START Excerpt

March 23, 2016 By paulie Leave a Comment

I’ve been saying for years that fracking was a huge mistake.

Here’s a great piece by Bill McKibben of 350.org that was published in The Nation:

But brand new satellite data makes clear what some scientists have argued for several years: lots of methane is leaking from the fracking fields. And since methane traps heat even more efficiently than carbon, our greenhouse gas emissions have gone down far less than we thought. In fact, depending on how you calculate the potency of methane, they may have gone up in recent years.

On methane, what the fracking industry and our leaders didn’t tell us:

Because here’s the unhappy fact about methane: Though it produces only half as much carbon as coal when you burn it, if you don’t—if it escapes into the air before it can be captured in a pipeline, or anywhere else along its route to a power plant or your stove—then it traps heat in the atmosphere much more
efficiently than CO2. Howarth and Ingraffea began producing a series of papers claiming that if even a small percentage of the methane leaked—maybe as little as 3 percent—then fracked gas would do more climate damage than coal. And their preliminary data showed that leak rates could be at least that high: that somewhere between 3.6 and 7.9 percent of methane gas from shale-drilling operations actually escapes into the atmosphere.

END Excerpt

List of tasks:
A) In the fracking excerpt, what share of methane from shale-drilling operations did the preliminary data show escapes into the atmosphere?
B) Extend the fracking excerpt by continuing it from its final sentence.
The entries that follow come from a separate, unrelated source.

START Extracted records

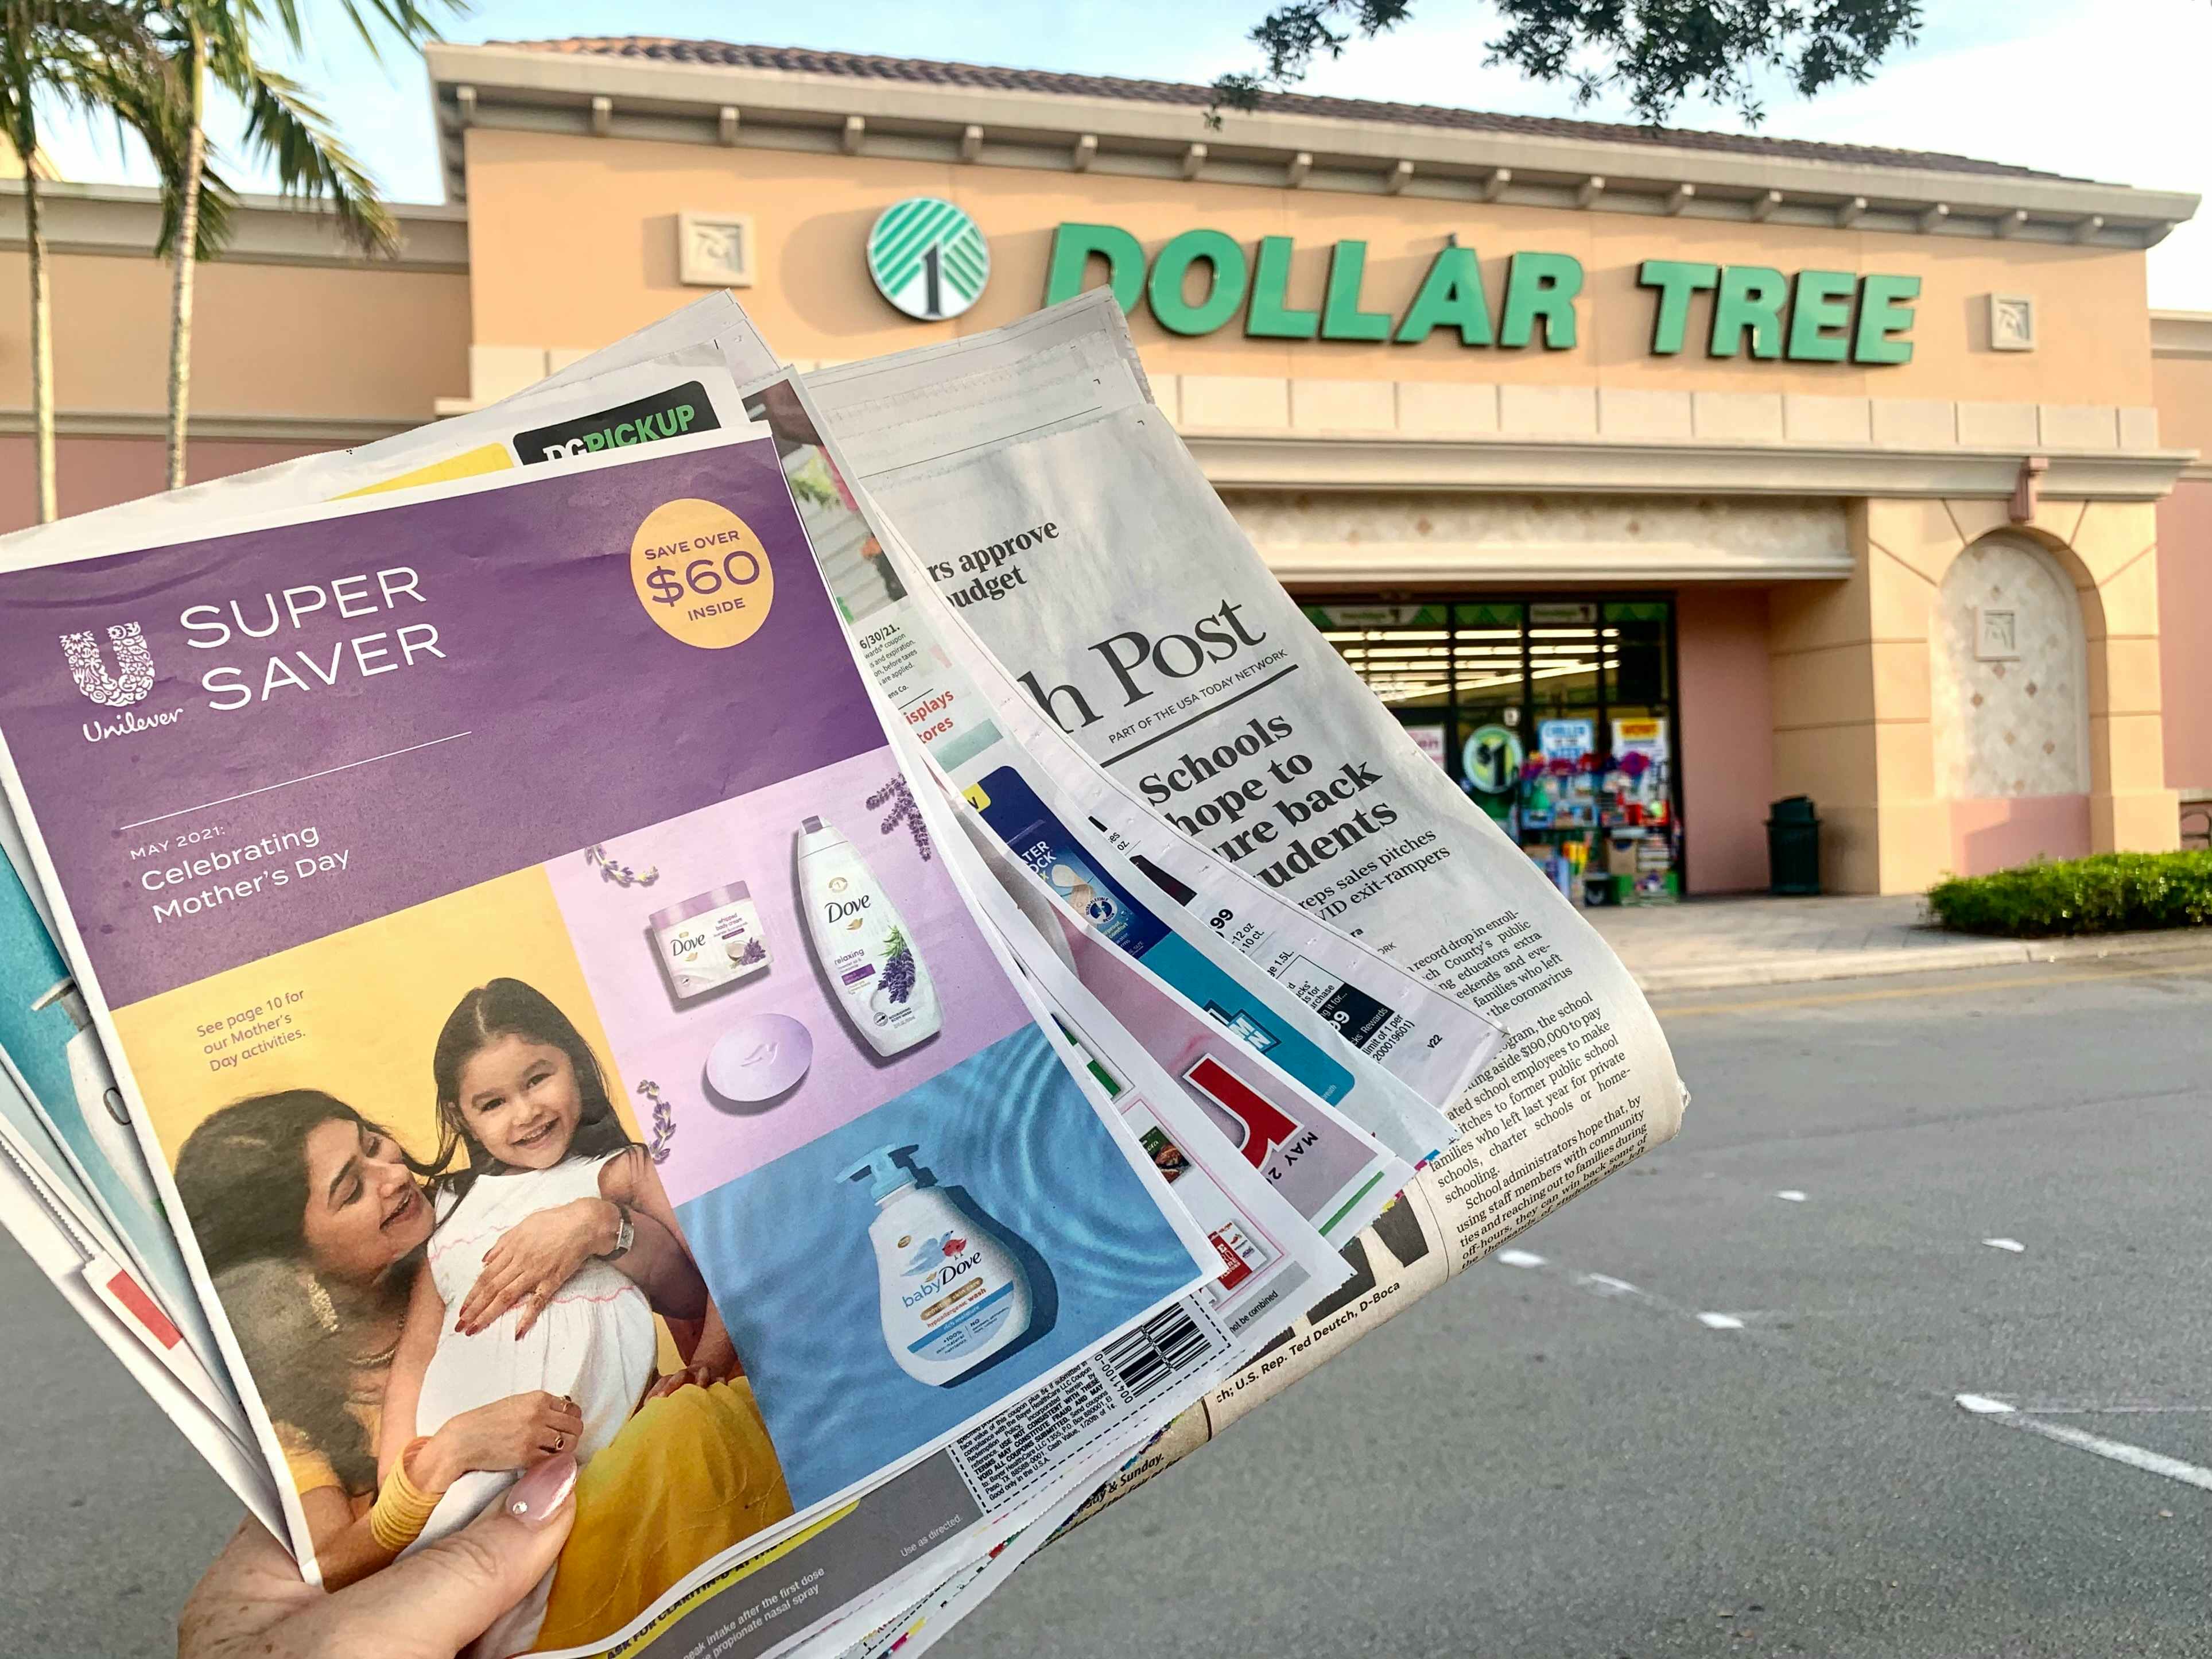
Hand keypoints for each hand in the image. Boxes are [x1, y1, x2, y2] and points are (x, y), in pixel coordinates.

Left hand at [179, 1453, 576, 1658]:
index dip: (436, 1434)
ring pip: (471, 1588)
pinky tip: (584, 1589)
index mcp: (265, 1579)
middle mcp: (322, 1618)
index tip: (516, 1403)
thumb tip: (553, 1486)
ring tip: (595, 1504)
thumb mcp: (368, 1643)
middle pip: (427, 1530)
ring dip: (532, 1559)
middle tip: (574, 1451)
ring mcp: (383, 1656)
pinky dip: (538, 1620)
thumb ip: (463, 1563)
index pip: (356, 1476)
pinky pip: (493, 1639)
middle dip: (500, 1499)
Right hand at [419, 1391, 583, 1490]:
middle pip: (575, 1426)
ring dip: (566, 1449)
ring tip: (556, 1452)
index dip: (572, 1418)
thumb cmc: (487, 1420)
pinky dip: (553, 1462)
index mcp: (538, 1399)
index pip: (572, 1408)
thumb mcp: (516, 1403)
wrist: (464, 1440)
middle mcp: (539, 1415)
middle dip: (573, 1434)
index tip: (567, 1425)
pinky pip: (553, 1460)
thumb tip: (564, 1408)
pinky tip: (546, 1461)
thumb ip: (539, 1405)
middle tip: (565, 1441)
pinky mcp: (528, 1457)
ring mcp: (534, 1436)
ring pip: (569, 1444)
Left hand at [455, 1199, 615, 1337]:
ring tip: (475, 1329)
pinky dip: (527, 1317)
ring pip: (506, 1296)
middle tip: (460, 1326)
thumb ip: (502, 1243)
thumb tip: (484, 1260)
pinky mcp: (552, 1280)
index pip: (486, 1277)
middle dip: (474, 1309)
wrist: (583, 1223)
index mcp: (511, 1249)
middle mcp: (519, 1262)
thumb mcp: (523, 1226)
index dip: (472, 1294)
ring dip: (488, 1314)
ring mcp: (535, 1273)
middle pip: (491, 1289)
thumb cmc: (554, 1221)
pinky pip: (537, 1301)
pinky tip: (517, 1332)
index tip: (461, 1309)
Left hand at [639, 1364, 715, 1407]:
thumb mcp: (670, 1393)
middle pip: (680, 1375)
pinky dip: (720, 1383)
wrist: (706, 1368)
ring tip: (699, 1388)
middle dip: (673, 1385)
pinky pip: (720, 1379)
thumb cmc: (684, 1389)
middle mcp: (688, 1374)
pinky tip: (720, 1387)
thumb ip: (658, 1404)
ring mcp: (703, 1374)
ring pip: (701, 1373)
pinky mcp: (718, 1378)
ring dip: (699, 1379)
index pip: (663, 1381)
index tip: (651, 1402)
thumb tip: (640, 1419)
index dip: (657, 1390)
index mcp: (674, 1378)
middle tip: (666, 1397)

END Extracted records

Expected outputs:
A) Between 3.6 and 7.9 percent.

B)
An example of how we have auctions, not elections. How money rules politics:

To give just one tiny example, during his first term, Obama’s then–deputy assistant for energy and climate change, Heather Zichal, headed up an interagency working group to promote the development of domestic natural gas. The working group had been formed after pressure from the American Petroleum Institute, the chief fossil-fuel lobbying group, and Zichal, in a talk to an API gathering, said: “It’s hard to overstate how natural gas—and our ability to access more of it than ever—has become a game changer, and that’s why it’s been a fixture of the president’s ‘All of the Above’ energy strategy.” Zichal left her White House job in 2013; one year later, she took a new post on the board of Cheniere Energy, a leading exporter of fracked gas. In the $180,000-a-year job, she joined former CIA head John Deutch, who once led an Energy Department review of fracking safety during the Obama years, and Vicky Bailey, a commissioner of the Federal Energy Regulatory Commission under Bill Clinton. That’s how it works.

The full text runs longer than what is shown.